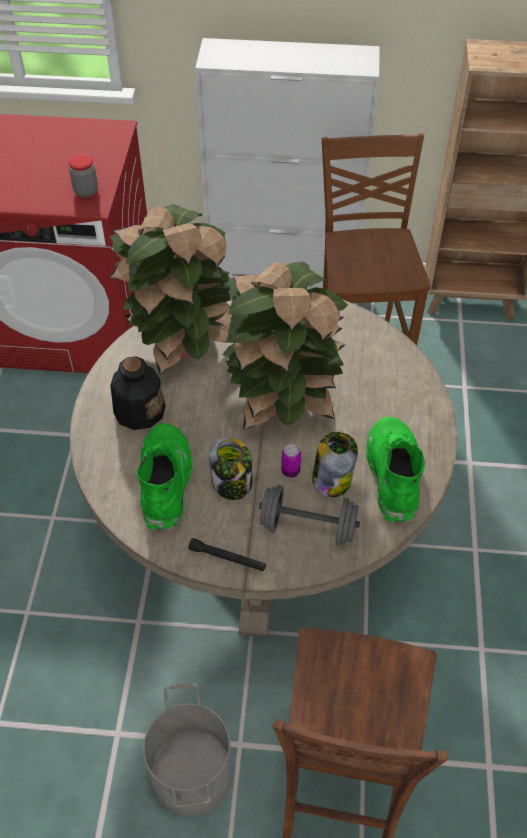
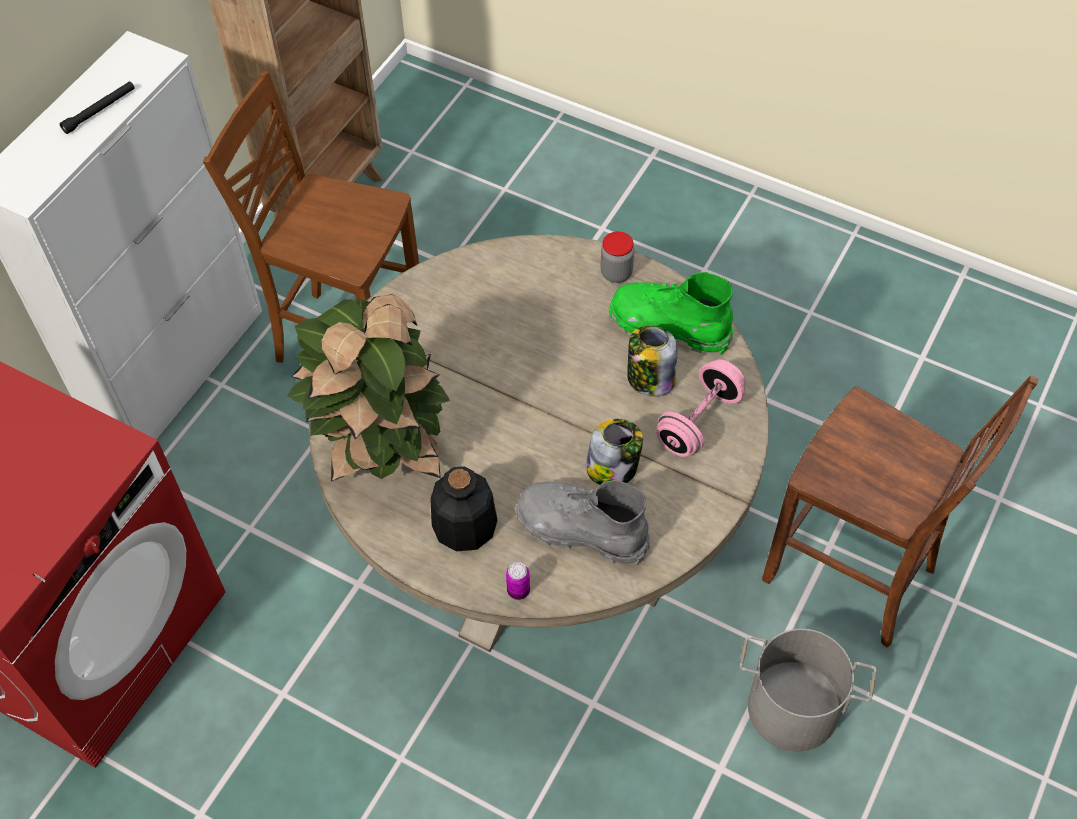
camera: 65 degrees left, 5 degrees up
(86, 191) = (85, 449): jar -> jar (616, 273)
(165, 482) = (581, 530): green boot -> grey boot
(227, 558) = (705, 505): black flashlight -> black flashlight (100, 111)
(281, 402) = (524, 384): potted plant -> none
(290, 471) = (622, 410): can -> can (518, 590)
(308, 527) = (699, 421): grey dumbbell -> pink dumbbell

----

- Task directions
No lines before the one containing "(227, 558) = (705, 505): black" belong in the answer; write out that line and each one after it exactly, through the end of the records.

- Answer to this task
(227, 558) = (705, 505): black flashlight -> black flashlight (100, 111)
(281, 402) = (524, 384): potted plant -> none
(290, 471) = (622, 410): can -> can (518, 590)
(308, 527) = (699, 421): grey dumbbell -> pink dumbbell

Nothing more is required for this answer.